Remember that crime thriller “Don’t Say a Word” with Brittany Murphy? R.I.P. Moment of silence. She played a demented girl locked away in a crazy camp with secrets trapped in her brain. The movie, from what I remember, was terrible. But there was that one great moment when she sat at the end of her hospital bed with Dahmer eyes, tracing something with her fingers in midair, and sing-songing to Michael Douglas about “I’lllll never telllllllll.” That shit never gets old. And I say that with confidence because my BFF Alisa and I still say it to each other on the regular in creepy, high-pitched tones. And our jokes Never. Get. Old.
I don’t watch scary movies anymore. Or even thrillers. Or anything even mildly suspenseful. I’m a grown woman, who owns her own house, never sleeps alone, and lives in a quiet neighborhood where most of our neighbors are over 55 and retired. Yet, I still harbor an irrational fear of home invasion and/or attack. Or creatures lurking in the shadows. Zombies in the basement. That preview for the new Amanda Seyfried movie where she is tossed in a giant dirt hole in the woods and chased by a creepy stalker hoodie dude can go f–k itself.
So, wait. Where was I? Oh, yes, Brittany Murphy.
But let me back up a bit. I guess I’ve never addressed why I started writing the lesbian baby blog because it felt more natural to just jump in and start a conversation about basal thermometers and cycle temperature charts. The truth is, I have horrible follow-through and terrible time commitment issues so I wasn’t even sure I would follow this thing through. Or how long it would last. Three posts? Eight posts? And because I didn’t think about how long I would keep at it, I also didn’t plan for the inevitable: the actual pregnancy.

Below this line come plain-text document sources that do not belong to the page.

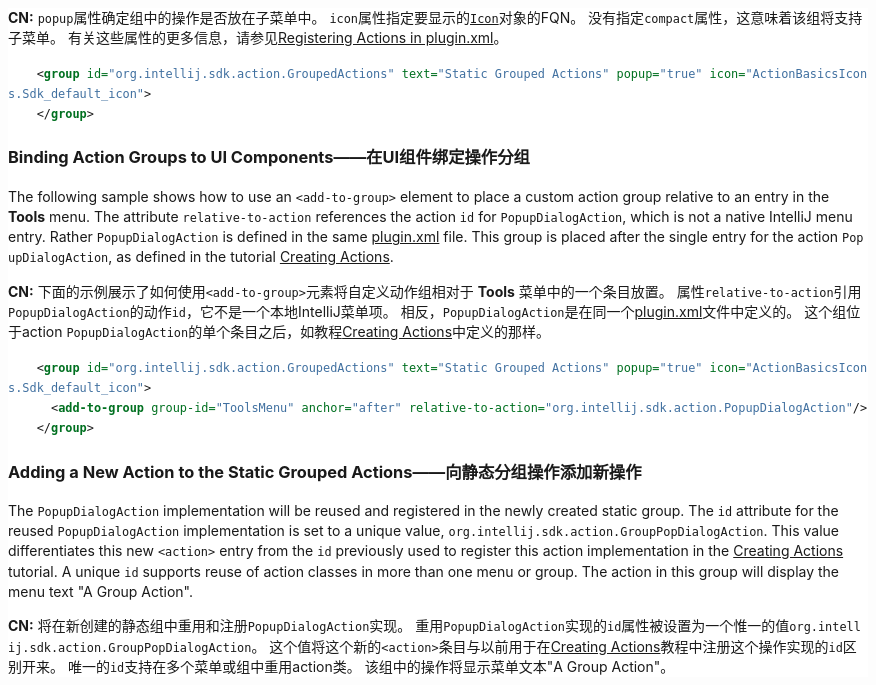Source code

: **CN:**  `popup`属性确定组中的操作是否放在子菜单中。
         `icon`属性指定要显示的[`Icon`](/reference_guide/work_with_icons_and_images.md)对象的FQN。
         没有指定`compact`属性，这意味着该组将支持子菜单。
         有关这些属性的更多信息，请参见[Registering Actions in plugin.xml](/basics/action_system.md#registering-actions-in-pluginxml)。

```xml
    <group id="org.intellij.sdk.action.GroupedActions" text="Static Grouped Actions" popup="true" icon="ActionBasicsIcons.Sdk_default_icon">
    </group>
```

### Binding Action Groups to UI Components——在UI组件绑定操作分组
The following sample shows how to use an `<add-to-group>` element to place a custom action group relative to an entry in the **Tools** menu. 
The attribute `relative-to-action` references the action `id` for `PopupDialogAction`, which is not a native IntelliJ menu entry. 
Rather `PopupDialogAction` is defined in the same [plugin.xml](https://github.com/JetBrains/intellij-sdk-docs/blob/master/code_samples/action_basics/src/main/resources/META-INF/plugin.xml) file.
This group is placed after the single entry for the action `PopupDialogAction`, as defined in the tutorial [Creating Actions](working_with_custom_actions.md#registering-an-action-with-the-new-action-form).

**CN:**  下面的示例展示了如何使用`<add-to-group>`元素将自定义动作组相对于 **Tools** 菜单中的一个条目放置。
         属性`relative-to-action`引用`PopupDialogAction`的动作`id`，它不是一个本地IntelliJ菜单项。
         相反，`PopupDialogAction`是在同一个[plugin.xml](https://github.com/JetBrains/intellij-sdk-docs/blob/master/code_samples/action_basics/src/main/resources/META-INF/plugin.xml)文件中定义的。
         这个组位于action `PopupDialogAction`的单个条目之后，如教程[Creating Actions](working_with_custom_actions.md#registering-an-action-with-the-new-action-form)中定义的那样。

```xml
    <group id="org.intellij.sdk.action.GroupedActions" text="Static Grouped Actions" popup="true" icon="ActionBasicsIcons.Sdk_default_icon">
      <add-to-group group-id="ToolsMenu" anchor="after" relative-to-action="org.intellij.sdk.action.PopupDialogAction"/>
    </group>
```

### Adding a New Action to the Static Grouped Actions——向静态分组操作添加新操作
The `PopupDialogAction` implementation will be reused and registered in the newly created static group. 
The `id` attribute for the reused `PopupDialogAction` implementation is set to a unique value, `org.intellij.sdk.action.GroupPopDialogAction`.
This value differentiates this new `<action>` entry from the `id` previously used to register this action implementation in the [Creating Actions](working_with_custom_actions.md#registering-an-action-with-the-new-action-form) tutorial. 
A unique `id` supports reuse of action classes in more than one menu or group.
The action in this group will display the menu text "A Group Action".

**CN:**  将在新创建的静态组中重用和注册`PopupDialogAction`实现。
         重用`PopupDialogAction`实现的`id`属性被设置为一个惟一的值`org.intellij.sdk.action.GroupPopDialogAction`。
         这个值将这个新的`<action>`条目与以前用于在[Creating Actions](working_with_custom_actions.md#registering-an-action-with-the-new-action-form)教程中注册这个操作实现的`id`区别开来。
         唯一的`id`支持在多个菜单或组中重用action类。
         该组中的操作将显示菜单文本"A Group Action"。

For a long time, things moved along at a nice, leisurely pace. I could comment on lesbian celebrity, learning how to read ovulation charts, or even my good pals at Fenway Health. But then, things started moving very quickly. We were donor shopping and tracking ovulation, not for hobby, but for SERIOUS. And so, I feel a little lost. It gets tricky – that topic of getting knocked up. Do you talk about trying? Do you talk about testing and sweating through your pajamas waiting for your pee to make a smiley face? Do you talk about failure and the devastation that follows? Do you talk about the insemination and how your emotions battle between excitement and pain? The truth is, I’m not sure. Jury’s out on that one.
Because in overwhelming situations with a heavy emotional component, I tend to just close up and shut down, I’m going to avoid doing that by posting another competition between baby hippos and hipster babies. I’ll probably even have something to say about the roles I see forming between me and Meredith (and, yes, Duncan) as we sort out our family dynamic. As far as the rest of it – the timeline, the progress, the content that borders on oversharing – well, let’s just say that right now I feel a bit like Brittany.